A comprehensive quantitative finance research project implementing factor modeling, feature selection, and machine learning for stock return prediction. This project demonstrates advanced techniques in alpha factor generation, systematic feature selection, and deep learning model comparison.
This project implements a complete quantitative research pipeline covering the entire workflow from raw market data to production-ready predictive models. The research achieved significant performance improvements with the best model (LSTM+ResNet) reaching an Information Coefficient of 0.06476, representing a 72% improvement over traditional linear regression benchmarks.
- 🏗️ Factor Library: Generated comprehensive alpha factor library using vectorized operations and technical operators
- 🔍 Feature Selection: Systematically reduced features from 100+ candidates to 85 high-quality factors using statistical and ML methods
- 🤖 Model Performance: Achieved IC of 0.06476 with LSTM+ResNet architecture, significantly outperforming baseline models
- ⚡ Optimization: Implemented automated hyperparameter tuning using Optuna for all model architectures
quantitative-factor-research/
├── notebooks/ # Jupyter notebooks for analysis
│ ├── Data_Preparation.ipynb # Data loading and preprocessing
│ ├── Alpha_Factor_Generation.ipynb # Base alpha factor creation
│ ├── Alpha_Factor_Generation_2.ipynb # High-frequency technical factors
│ ├── Alpha_Factor_Selection.ipynb # Feature selection pipeline
│ ├── ML_Model.ipynb # Machine learning models
│ └── factor_backtest.ipynb # Factor backtesting framework
├── data/ # Data storage
│ ├── raw/ # Raw market data
│ ├── processed/ # Processed datasets
│ ├── factors/ # Generated factors
│ │ ├── obtained_features/ # Raw factor library
│ │ └── selected_factors/ # Final selected factors
│ └── backtest_results/ # Backtesting outputs
└── README.md # Project documentation
Objective: Develop a comprehensive factor library capturing various market dynamics and price-volume relationships.
Implementation:
- Technical Operators: Implemented time-series operators (ts_max, ts_min, ts_sum, ts_std_dev, ts_delta, delay, rank)

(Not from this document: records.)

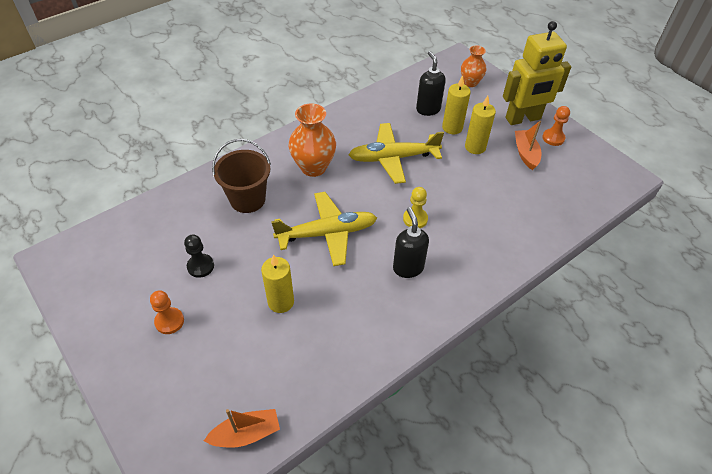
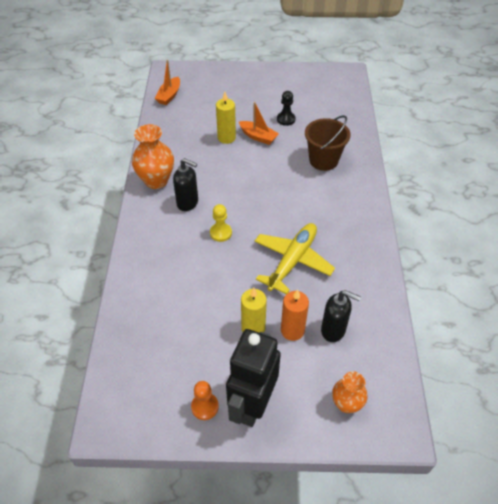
camera: 130 degrees right, 0 degrees up
orange pawn [150,290,184,334] -> none
yellow plane [271,192,377,266] -> none
orange vase [289,103,336,177] -> orange vase moved to [132,124,174,189]
yellow candle [442,75,471,134] -> orange candle [281,289,309,341]
yellow robot [503,21,571,125] -> black robot [226,329,281,427]
orange boat [515,121,541,170] -> orange boat moved to [239,102,279,145]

- Vectorized Operations: Utilized pandas and numpy for efficient large-scale factor computation
- Wide-table Dataset: Generated standardized factor matrices aligned across time and assets
- Base Alpha Enhancement: Applied quantile-based segmentation to improve factor discriminative power
- Dynamic Factors: Incorporated rolling standard deviation and price-volume correlation factors
Key Features Generated:
- Classic Alpha101 Factors: Traditional quantitative factors
- Technical Indicators: RSI, MACD, Bollinger Bands variations
- Volume Microstructure: Intraday volume patterns and clustering
- Price-Volume Relationships: Correlation-based and interaction factors
- Statistical Moments: Skewness, kurtosis, and higher-order moments
Objective: Systematically reduce the feature space while maintaining predictive power and ensuring factor independence.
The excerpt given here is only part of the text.